The entries below contain a stretch that opens with the line containing "0) and there" and closes with the line containing "another purple crystal"; set down that stretch exactly, both ends included, and nothing else.

Top of The records

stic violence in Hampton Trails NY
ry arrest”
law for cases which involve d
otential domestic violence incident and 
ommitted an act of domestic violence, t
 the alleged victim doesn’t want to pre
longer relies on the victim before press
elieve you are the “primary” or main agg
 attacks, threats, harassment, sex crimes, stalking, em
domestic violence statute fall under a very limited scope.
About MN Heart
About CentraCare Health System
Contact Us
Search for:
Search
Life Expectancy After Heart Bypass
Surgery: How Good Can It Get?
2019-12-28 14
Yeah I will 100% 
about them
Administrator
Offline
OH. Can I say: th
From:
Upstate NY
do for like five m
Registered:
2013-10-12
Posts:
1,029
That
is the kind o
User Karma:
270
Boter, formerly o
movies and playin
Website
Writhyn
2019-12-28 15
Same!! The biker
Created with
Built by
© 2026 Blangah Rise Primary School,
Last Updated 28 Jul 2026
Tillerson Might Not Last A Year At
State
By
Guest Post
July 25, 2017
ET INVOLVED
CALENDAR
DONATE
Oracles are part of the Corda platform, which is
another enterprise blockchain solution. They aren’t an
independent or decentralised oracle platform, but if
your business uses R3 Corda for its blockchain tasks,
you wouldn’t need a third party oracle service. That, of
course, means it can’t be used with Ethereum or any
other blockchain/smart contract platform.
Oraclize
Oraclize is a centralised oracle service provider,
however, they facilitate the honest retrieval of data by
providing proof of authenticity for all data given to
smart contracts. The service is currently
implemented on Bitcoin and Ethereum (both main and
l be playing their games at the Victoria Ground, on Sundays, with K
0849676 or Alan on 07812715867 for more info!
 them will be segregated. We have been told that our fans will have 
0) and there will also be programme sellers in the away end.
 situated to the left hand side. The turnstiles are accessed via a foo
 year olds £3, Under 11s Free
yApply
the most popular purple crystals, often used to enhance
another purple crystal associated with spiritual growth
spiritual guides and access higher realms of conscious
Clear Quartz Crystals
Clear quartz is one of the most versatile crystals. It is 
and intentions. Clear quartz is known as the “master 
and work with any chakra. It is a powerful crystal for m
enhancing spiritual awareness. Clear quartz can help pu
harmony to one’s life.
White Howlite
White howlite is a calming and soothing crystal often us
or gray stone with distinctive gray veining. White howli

Bottom of The records

▶ **Solved problem**
0) and there will also be programme sellers in the away end.
 situated to the left hand side. The turnstiles are accessed via a foo
 year olds £3, Under 11s Free
yApply
the most popular purple crystals, often used to enhance
another purple crystal associated with spiritual growth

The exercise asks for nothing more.